Now that Breeze has joined us, I have had to relinquish the 12 X 12 unit that was always meant to be my tack room once and for all. Florence did live in there last winter, but I really thought I had it back and could get sorted. Suddenly though I’m back to square one!

So, to overcome this problem we bought a shed. A cheap, flimsy, 10 x6 garden shed. It’s all we could afford, and all we have space for. . If ever a building was inherently malevolent, it’s this shed of doom! It was described as quick and easy to erect. The shed has other ideas! 1. The floor is so weak that it bent and wobbled really badly under the feet of our 9 y.o. next door neighbour. There was no way it was going to hold all I need to keep on it., let alone Hal and I, AKA Mr & Mrs Bloater walking around on it. So Hal reinforced it with decking timber.

2. The newly reinforced floor is now too heavy for us to lift! We had to recruit back up to help us get it into position.

3. When we began to put it up, the wind got up to such a strength that no sooner was a wall up, than it was straight back down again! Also, while I was desperately trying not to become the record holder for the longest flight powered only by a panel of Feather Edge, that I realised exactly how low the roof was going to be!

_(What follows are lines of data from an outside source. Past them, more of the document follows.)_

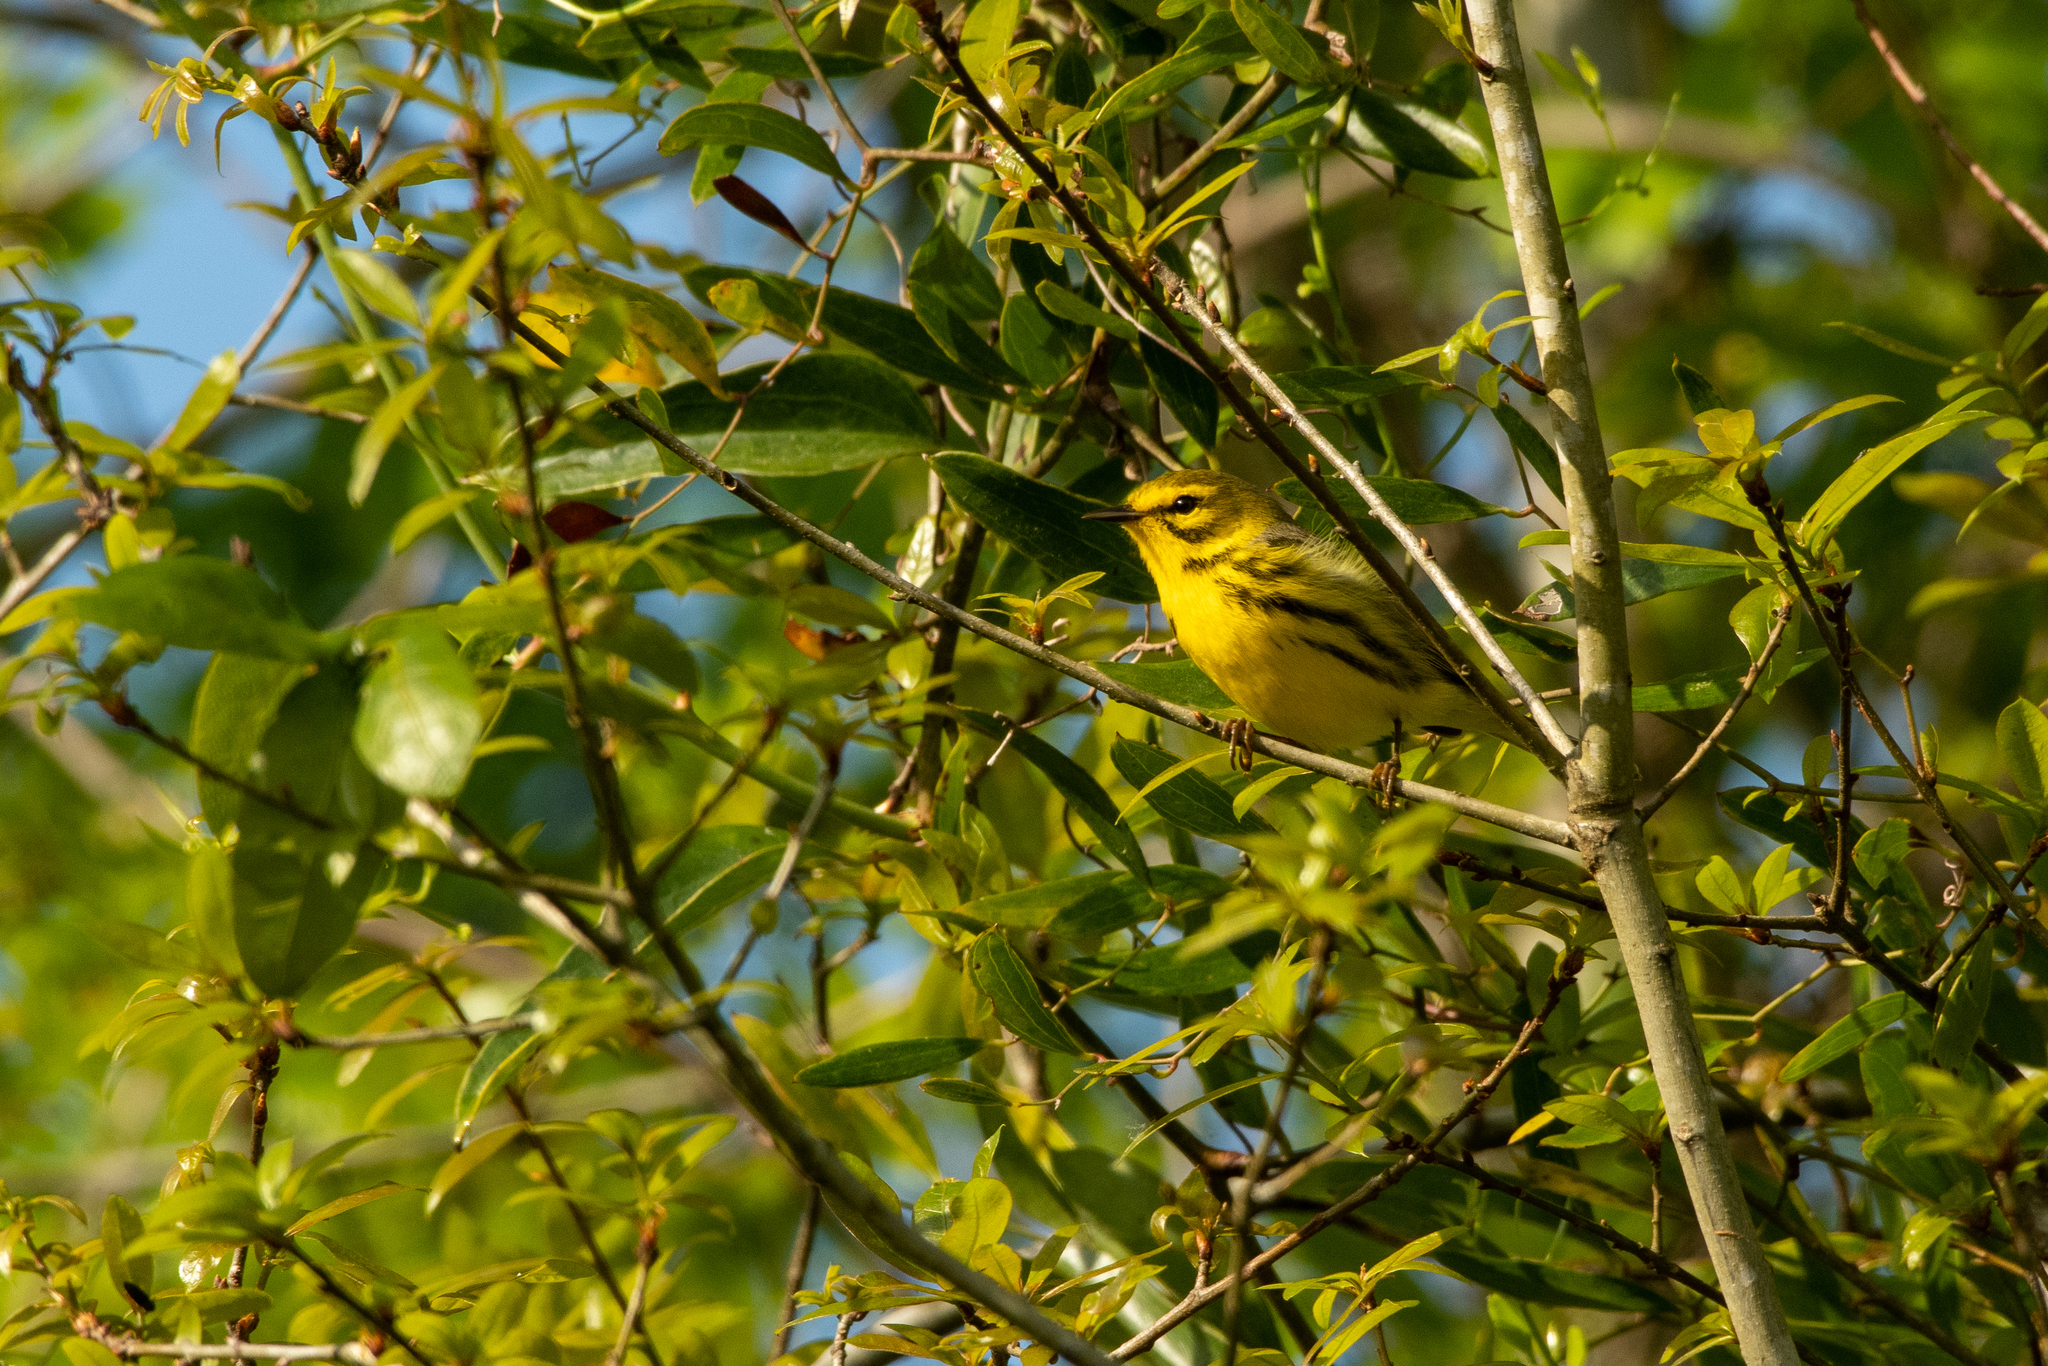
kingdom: Animalia
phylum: Chordata
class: Aves
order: Passeriformes
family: Parulidae
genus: Setophaga
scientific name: Setophaga discolor
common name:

4. So Hal has put a frame around the base to raise the so that, all of 5ft 3, me won’t keep banging my head!

5. So finally the walls are up, and the roof is on. Now for the roofing felt. 2 days, and near hypothermia later, it was finally on. What a p palaver!

6. Of course, because the walls had been raised, the doors have to be extended! Then, in the shed’s final attempt at thwaughting us, the doors were too wide and wouldn’t shut! Cue the planer and sand paper.

The shed arrived on 13th September. Was that an omen? We started trying to build it on 17th. We finally got the doors on yesterday, 3rd October!

I am about to embark on a massive game of, how many things can you fit in a matchbox.